My tank is a low light plants with 4 plants (3 of which are high light plants which are growing fine). I would like to add C02 with Niko's little "invention" with the hagen elite filter. Can I add DIY C02 without adding ferts to the tank?


----------



## lnb (Nov 20, 2004)

I'm sure someone will say that I'm wrong but I do it. I started the DIY Co2 to overcome an algae problem. 

Is it a plant only tank or do you have fish in it? I have a heavy bioload and I add the recommended dose of SeaChem Flourish after I do a weekly 50% WC. That's it, no IE dosing or anything else.

Just what I do, it works for me.


----------



## harshal1992 (Dec 5, 2008)

My tank has 6 fully grown guppies along with 3 loaches and about a dozen RCS (All sizes). But I don't have ANY ferts at ALL. So would it be safe for me? I see that ur using atleast one fert :S.


----------



## lnb (Nov 20, 2004)

harshal1992 said:


> So would it be safe for me? I see that ur using atleast one fert :S.


I'm kinda confused or it might be that my answer was confusing.

Yes, I use DIY Co2 in a tank without ferts. I don't consider the little dose of flourish once a week to be the kind of regime that the folks in this forum consider when they say using ferts. I feel that the heavy bioload of my tank makes up for this. It's not a show tank by any means, the plants do OK, not spectacular. I think I should do more. The addition of DIY Co2 has helped.

Safe? In what way? To dose ferts or Co2? What are you concerned about? The fish, shrimp or plants?

I can say that I have a dedicated 5g Eclipse tank for my RCS. Low tech, no ferts, no Co2. The Windelov java fern and subwassertang (sp?) are out of control and I need to do a major trim. I personally would not have them in the same tank with fish. People do it but I don't think 12 RCS will have a chance with 6 guppys. A lot has to do with the size of your tank. The guppys will have a hard time finding the RCS in a 55g but will have a feast in a 5g. So it all depends.


----------



## bartoli (May 8, 2006)

harshal1992 said:


> Can I add DIY C02 without adding ferts to the tank?


CO2 is a kind of nutrient. By injecting CO2 without a corresponding increase of other nutrients, those other nutrients will be depleted down the road - creating an imbalance of nutrients. With such imbalance, many plants may not be able to grow, but algae can.

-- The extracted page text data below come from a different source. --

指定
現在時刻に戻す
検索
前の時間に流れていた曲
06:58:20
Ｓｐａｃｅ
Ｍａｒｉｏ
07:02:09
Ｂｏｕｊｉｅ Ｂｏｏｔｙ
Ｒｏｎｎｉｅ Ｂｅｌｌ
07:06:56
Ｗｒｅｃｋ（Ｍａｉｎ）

Thus, algae may become an issue.


----------



## freydo (Jan 7, 2006)

think of it this way...

co2 is like water to us and ferts are like breakfast, lunch and dinner to us.

you can live on just water for a short while, but you'll still be starving for nourishment. and will eventually perish.

plants are living entities and they need nourishment to survive. so do them a favour, provide the nourishment.


----------



## harshal1992 (Dec 5, 2008)

freydo said:


> think of it this way...
> 
> co2 is like water to us and ferts are like breakfast, lunch and dinner to us.
> 
> ...


Alright, I see what you're getting at, but can't I just give them none of both and they'll still do good? Because I have an ultra low light tank.


----------



## trenac (Jul 16, 2004)

When you say Ultra Low Light, _exactly how much is that_? Before you worry about C02 or Ferts you need to make sure you have the appropiate amount of light for the plants you are growing, since light is the most important factor in plant growth.


----------



## freydo (Jan 7, 2006)

you could, but your plants will show signs of nutrient deficiencies eventually, such as yellow leaves, holes in the leaves, etc.

you say you have high light plants in a ultra low light tank, without proper nutrients, they won't do very well. if it's cost, then i would suggest going with low light plants, such as crypts, swords, etc.

just check out the plant finder for the plants that suit you best. good luck!


----------